Unsupervised Discovery of 3D Physical Objects From Video


Figure 1: Motion is an important cue for object segmentation from early in development. We combine motion with an approximate understanding of physics to discover 3D objects that are physically consistent across time. In the video above, motion cues (shown with colored arrows) enable our model to modify our predictions from a single large incorrect segmentation mask to two smaller correct masks.


We study the problem of unsupervised physical object discovery. While existing frameworks aim to decompose scenes into 2D segments based off each object's appearance, we explore how physics, especially object interactions, facilitates disentangling of 3D geometry and position of objects from video, in an unsupervised manner. Drawing inspiration from developmental psychology, our Physical Object Discovery Network (POD-Net) uses both multi-scale pixel cues and physical motion cues to accurately segment observable and partially occluded objects of varying sizes, and infer properties of those objects. Our model reliably segments objects on both synthetic and real scenes. The discovered object properties can also be used to reason about physical events.

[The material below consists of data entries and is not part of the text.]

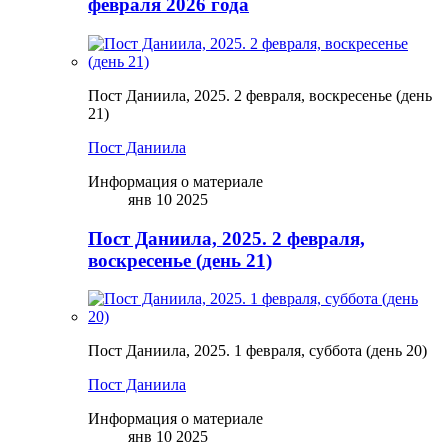
февраля 2026 года
Пост Даниила, 2025. 2 февраля, воскресенье (день
21)
Пост Даниила
Информация о материале
янв 10 2025
Пост Даниила, 2025. 2 февраля,
воскресенье (день 21)
Пост Даниила, 2025. 1 февраля, суббота (день 20)
Пост Даниила
Информация о материале
янв 10 2025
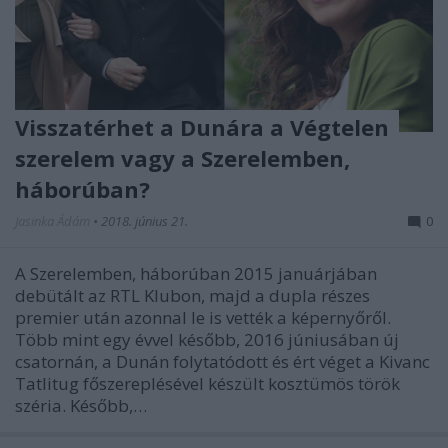
Visszatérhet a Dunára a Végtelen
szerelem vagy a Szerelemben,
háborúban?
Jasinka Ádám
•
2018. június 21.
0
A Szerelemben, háborúban 2015 januárjában
debütált az RTL Klubon, majd a dupla részes
premier után azonnal le is vették a képernyőről.
Több mint egy évvel később, 2016 júniusában új
csatornán, a Dunán folytatódott és ért véget a Kivanc
Tatlitug főszereplésével készült kosztümös török
széria. Később,…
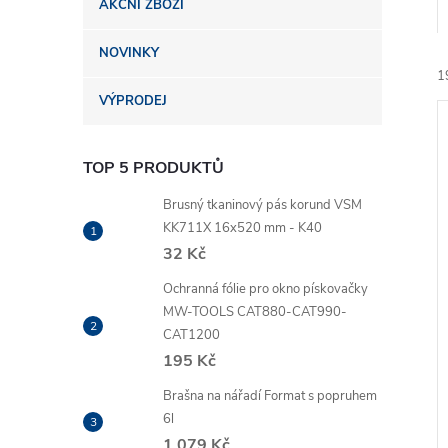
AKČNÍ ZBOŽÍ
n
NOVINKY
e
1
VÝPRODEJ
l
TOP 5 PRODUKTŮ
Brusný tkaninový pás korund VSM
KK711X 16x520 mm - K40
í
32 Kč
i
Ochranná fólie pro okno pískovačky
MW-TOOLS CAT880-CAT990-
CAT1200
195 Kč
Brašna na nářadí Format s popruhem
6l
1 079 Kč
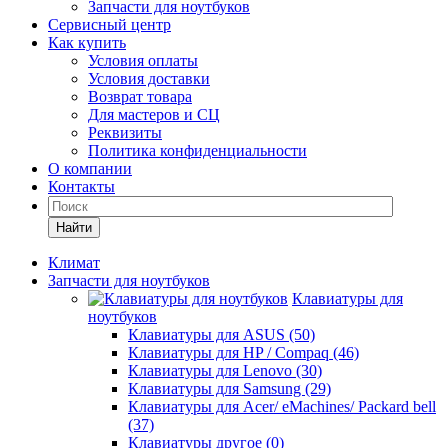
Запчасти для ноутбуков
Сервисный центр
Как купить
Условия оплаты
Условия доставки
Возврат товара
Для мастеров и СЦ
Реквизиты
Политика конфиденциальности
О компании
Контакты
Найти
Климат
Запчасти для ноутбуков
Клавиатуры для
ноутбуков
Клавиатуры для ASUS (50)
Клавиатуры для HP / Compaq (46)
Клавиатуры для Lenovo (30)
Клавиатуры для Samsung (29)
Клавиатуры для Acer/ eMachines/ Packard bell
(37)
Клавиатуры другое (0)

Figure 2: POD-Net contains four modules for discovering physical objects from video. (I) An inference model auto-regressively infers a set of candidate object masks and latents to describe each patch of an image; (II) A backprojection model maps each mask to a 3D primitive; (III) A dynamics model captures the motion of 3D physical objects; and (IV) An image generative model decodes latents and masks to reconstruct the image.